To be made in the image and likeness of God is to be both a spiritual and material being. It is to be personal, free, self-determining, and self-aware. It is to be able to know and to do good, to be able to act and to care. It is to be capable of governing and cultivating, creating and ruling. It is, in a word, as all of the Orthodox Christian saints have taught, to be able to be by God’s grace and good will absolutely everything that God Himself is by nature.
God is a living God, and we are made also to live. God is good, and we are made to be good. God is wise, and we are made to be wise. God is peaceful and joyful, kind and compassionate, powerful and gentle-and that is the way that we too are to be. God lives forever and never dies, and we also are made to be immortal. God governs all that He has made, and we, the creatures made in His image and likeness, are made to care for His creation. We can carry the connections on endlessly; they apply in every case. Whatever God is, we are made by Him to become. And most important of all, and that which contains all specific and particular elements: God is Love (1 Jn 4:8, 16). And we His creatures are made by Him also to be Love. We are made to love as He loves. To love all things which He loves. And to love Him first of all.
The cause of all sadness and sorrow is that human beings have failed to be-and therefore endlessly to become-what God has made them to be. In the ultimate sense, they have failed to love. This is the meaning of the sin of Adam and Eve in the Bible. Human ‘beings use their godlike natures and employ their godlike energies for evil instead of good, for lies instead of truth, for destruction instead of creation, for death instead of life. They corrupt their being, distorting the divine image within them and losing their likeness to God.2
Orthodox Christians affirm that Jesus Christ has come to restore God’s image and likeness in human beings. He enabled them to be what they were created to be in the beginning. Jesus does this, not simply because He is God’s only-begotten Son and Word, but because He is also “the image of the invisible God” (Col 1:15; 2 Cor 4:4).3 Those who see Jesus, as He Himself has said, see God the Father.

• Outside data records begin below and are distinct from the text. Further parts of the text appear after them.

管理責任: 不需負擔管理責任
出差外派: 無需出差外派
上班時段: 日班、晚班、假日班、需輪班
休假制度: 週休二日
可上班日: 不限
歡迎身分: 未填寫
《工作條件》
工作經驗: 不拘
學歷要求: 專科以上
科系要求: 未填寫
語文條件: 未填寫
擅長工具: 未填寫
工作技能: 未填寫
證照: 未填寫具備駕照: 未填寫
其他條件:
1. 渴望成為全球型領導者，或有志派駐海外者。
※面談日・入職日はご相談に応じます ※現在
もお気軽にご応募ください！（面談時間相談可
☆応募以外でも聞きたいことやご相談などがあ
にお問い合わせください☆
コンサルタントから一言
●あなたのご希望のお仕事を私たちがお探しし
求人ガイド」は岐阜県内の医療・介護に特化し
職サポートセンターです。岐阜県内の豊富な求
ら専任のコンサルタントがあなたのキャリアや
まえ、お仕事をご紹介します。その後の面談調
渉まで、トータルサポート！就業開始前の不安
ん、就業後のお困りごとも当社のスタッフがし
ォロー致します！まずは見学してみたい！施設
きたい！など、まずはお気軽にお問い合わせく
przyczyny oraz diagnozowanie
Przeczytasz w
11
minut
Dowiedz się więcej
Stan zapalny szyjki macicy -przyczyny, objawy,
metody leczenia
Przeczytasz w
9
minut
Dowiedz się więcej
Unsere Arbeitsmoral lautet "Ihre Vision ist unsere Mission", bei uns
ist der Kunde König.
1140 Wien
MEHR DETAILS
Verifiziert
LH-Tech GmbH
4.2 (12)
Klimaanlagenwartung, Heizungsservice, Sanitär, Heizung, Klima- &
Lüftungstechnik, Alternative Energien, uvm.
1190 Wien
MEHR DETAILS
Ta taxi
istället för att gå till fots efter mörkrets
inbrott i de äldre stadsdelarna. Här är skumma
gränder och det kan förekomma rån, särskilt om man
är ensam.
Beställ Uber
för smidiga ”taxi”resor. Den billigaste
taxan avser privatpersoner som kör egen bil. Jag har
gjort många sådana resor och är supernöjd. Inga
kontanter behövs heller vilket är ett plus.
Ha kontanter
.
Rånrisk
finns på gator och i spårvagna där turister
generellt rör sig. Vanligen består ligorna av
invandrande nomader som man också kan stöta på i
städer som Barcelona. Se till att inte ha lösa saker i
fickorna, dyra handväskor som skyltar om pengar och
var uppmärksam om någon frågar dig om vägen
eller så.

Philip said to Him, “Lord, show us the Father, and we shall be satisfied.” Jesus said to him, “Have I been with you so long, and yet you do not know me, Philip? He who has seen me has seen the Father; how can you say, ‘Show us the Father’?” (Jn 14:8-9)

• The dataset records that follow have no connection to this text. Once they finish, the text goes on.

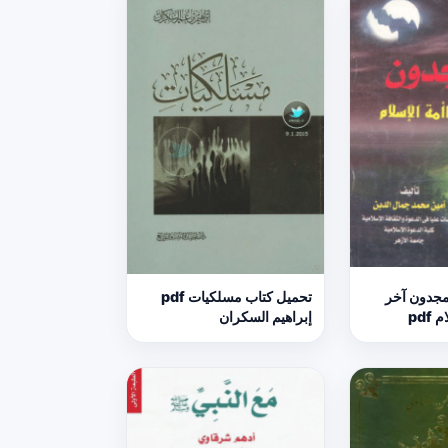
مجدون آخر
تحميل كتاب مسلكيات pdf
pdf
إبراهيم السكران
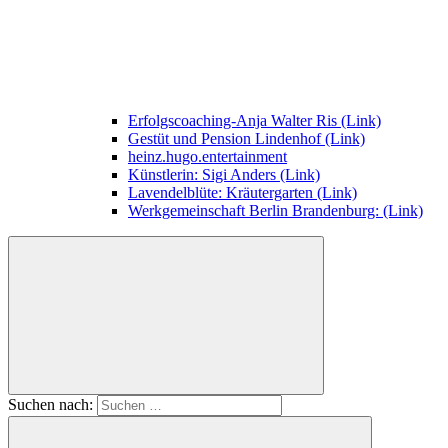
Erfolgscoaching-Anja Walter Ris (Link)
Gestüt und Pension Lindenhof (Link)
heinz.hugo.entertainment
Künstlerin: Sigi Anders (Link)
Lavendelblüte: Kräutergarten (Link)
Werkgemeinschaft Berlin Brandenburg: (Link)
Suchen nach:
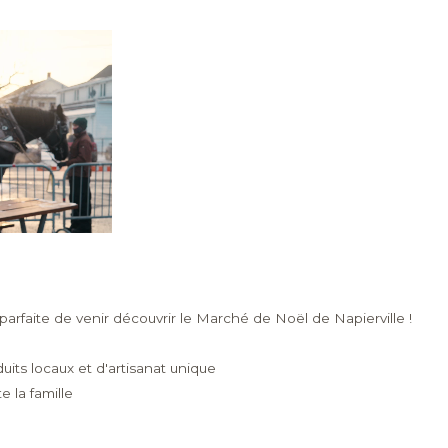
arfaite de venir découvrir le Marché de Noël de Napierville !
its locaux et d'artisanat unique
 la famille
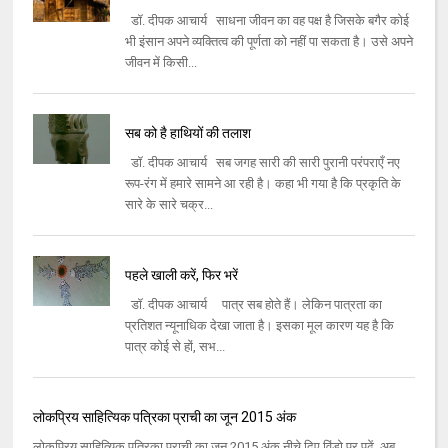
डॉ. दीपक आचार्य साधना जीवन का वह पक्ष है जिसके बगैर कोई
भी इंसान अपने व्यक्तित्व की पूर्णता को नहीं पा सकता है। उसे अपने
जीवन में किसी...
सब को है हाथियों की तलाश
डॉ. दीपक आचार्य सब जगह सारी की सारी पुरानी परंपराएँ नए
रूप-रंग में हमारे सामने आ रही है। कहा भी गया है कि प्रकृति के
सारे के सारे चक्र...
पहले खाली करें, फिर भरें
डॉ. दीपक आचार्य पात्र सब होते हैं। लेकिन पात्रता का
प्रतिशत न्यूनाधिक देखा जाता है। इसका मूल कारण यह है कि
पात्र कोई से हों, सभ...
लोकप्रिय साहित्यिक पत्रिका प्राची का जून 2015 अंक
लोकप्रिय साहित्यिक पत्रिका प्राची का जून 2015 अंक नीचे दिए विंडो पर पढ़ें. अब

Christ restores the image of God in human beings, being Himself God’s uncreated and eternal image, by becoming a real human being, the “last” and “final” Adam, the “man from heaven.”
Thus it is written, “The first man Adam became a living being”; the last Adam became a life-giving spirit. But it is not the spiritual which is first but the physical, and then the spiritual. The first man was from the earth, a man of dust; the second man is from heaven. As was the man of dust, so are those who are of the dust; and as is the man of heaven, so are those who are of heaven. Just as we have borne the image of the man of dust, we shall also bear the image of the man of heaven. (1 Cor 15:45-49)
As the second and final Adam, Jesus does everything that the first and original Adam was called-but failed-to do. He obeys God. He honors His Name. He delights in His Presence. He adores His Divinity. He gives thanks for His gifts. He speaks His words. He does His works. He accomplishes His will. And so He fulfills Himself in a human manner as one made in God’s image and likeness. But being the Son of God Himself, God’s uncreated Image and Word; His accomplishment extends to all human beings and is made fully and freely available to all people. “For as in Adam all die so also in Christ shall all be made alive” (1 Cor 15: 22). For Adam himself was but “a type of the One who was to come” (Rom 5: 14). This is Jesus.
But the free gift is not like the trespass. For if many died through one man’s trespass, much more have the grace of God and the free gift in the grace of that one man Jesus Christ abounded for many. And the free gift is not like the effect of that one man’s sin. For the judgment following one trespass brought condemnation, but the free gift of righteousness brings life through the one man Jesus Christ. (Rom 5: 15-17)
This is the message of Christmas. There is a new Adam. There is a restored image of God. It is the restored image of the Image Himself, God’s Son and Word, Jesus Christ. In Him humankind has found its fulfillment and perfection. In Him human beings can live. In Him all people can complete themselves as creatures made to be by God’s grace all that God Himself is by nature. In Him all people can be human.
~Adapted from Thomas Hopko, The Winter Pascha: Readings for the Christmas-Epiphany Season
1 See Gen 1: 26·27; 5: 1-2.
2 Some Orthodox writers, including some of the Church fathers like Saint Gregory of Nyssa and Saint Maximus the Confessor, make a distinction between image and likeness. They say that God’s image in man is what is given and can never be destroyed, and that God’s likeness in man is what must be nurtured and developed, or else it will be lost. This distinction is not always followed. Some Church fathers, like Saint Athanasius the Great, do not make it, but use image and likeness synonymously. The Church’s liturgy tends to follow the biblical and Athanasian practice and does not make a fine distinction between the two terms. Whatever the use of terms, however, it should be noted that the substantial teaching is the same.
3 In the RSV translation of the Bible, Col 1: 15 reads, “He (the beloved Son] is the image of the invisible God; and 2 Cor 4:4 reads, “Christ, who is the likeness of God.” In both cases in Greek, however, the word for image and likeness is the same: ikon, from which we get the English word “icon.”